Care of Red Footed Tortoise

Bennett Greenberg
by Bennett Greenberg
View Biography

Indoor Accommodation

Always try to avoid glass tanks such as aquariums. When tortoises can see through to the outside they have a tendency to spend most of their time trying to get out. If you must use a glass tank, cover the bottom four to six inches to block your tortoise's view. The most common form of indoor accommodation for small or medium sized Red-foot Tortoises consists of what looks like a bookshelf unit flipped onto its back. A reasonable size habitat for a hatchling is 2 feet by 3 feet, as the animal grows the size of this habitat should be increased. For a large adult Red-foot tortoise the indoor accommodation should be at least 6 feet by 4 feet. Food, water and eventually nesting containers should be placed flush with the surface for easier animal access when possible.

The water area of the habitat should be large enough to allow the tortoise to soak in it if it wishes - it must also be shallow enough to protect from drowning. Keep the water clean at all times. Red-Foots tend to defecate and urinate in their water. Remember, this is the same water they drink so keep it clean! Mist the indoor habitat daily and soak your Red-Foot at least once a week.

Considering the Red-Foot needs a higher humidity then most tortoises a substrate mix that will help maintain this humidity is recommended. A mixture of topsoil, sphagnum moss and "Bed-A-Beast" will work as a good substrate. If room permits, plant some shallow pans with grass, clover and dandelion for grazing and something like monkey grass or small shrubs for cover. Always try to make the habitat as natural as possible. Add a few rocks and a branch to help break up the tortoise's view of the entire habitat lending to a feel of a larger area.

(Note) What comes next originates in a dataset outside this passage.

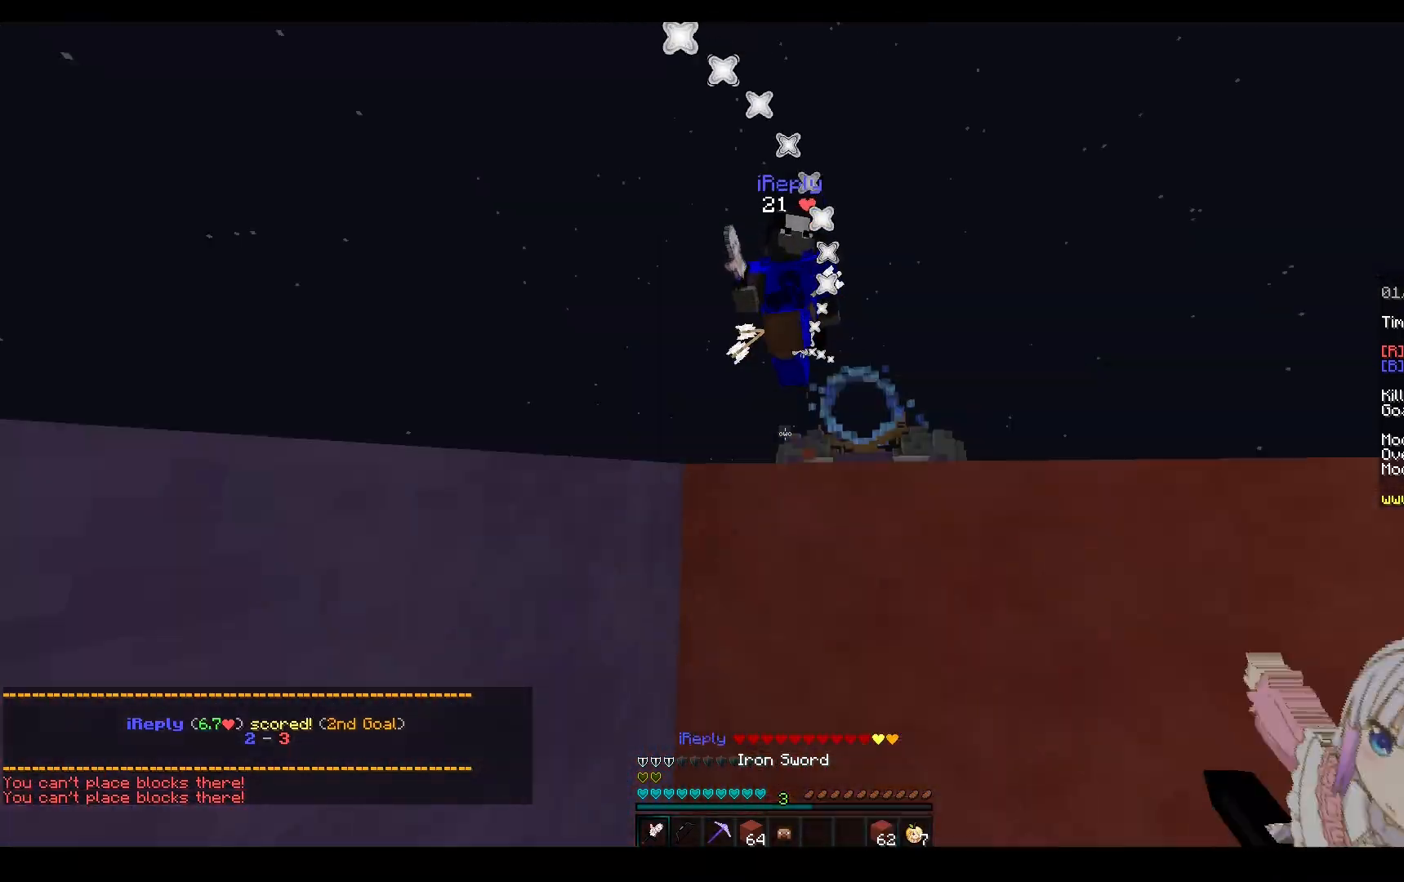
{"keys": ["a", "w"], "mouse": ["left"], "events": [[83, "mouse_left", "down"], [200, "space", "up"], [383, "a", "down"]]}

Make sure the habitat is large enough to establish at least some type of temperature gradient. In one corner of the environment a 100W spot lamp should be positioned to provide artificial basking facilities. This should be positioned to provide a basking spot of 95°F or so in that section of the habitat. The habitat should also be equipped with a full spectrum fluorescent light no more than 18" above the ground to provide for UVB. A UVB source is necessary for Vitamin D3 syntheses (needed in calcium metabolism). A supplement such as Rep-Cal Calcium supplement with vitamin d3 or Miner-All is recommended. There should be a hide box located in the corner away from the basking spot to allow the animal a dim retreat.

Outdoor Accommodation

Even though red-footed tortoise are medium-sized, they still need a large area or enclosure to roam in. 9 sq ft. per tortoise is recommended (Rundquist, 1994). Predator proof outdoor habitats offer many advantages over indoor accommodations and should seriously be considered as an option during warm weather.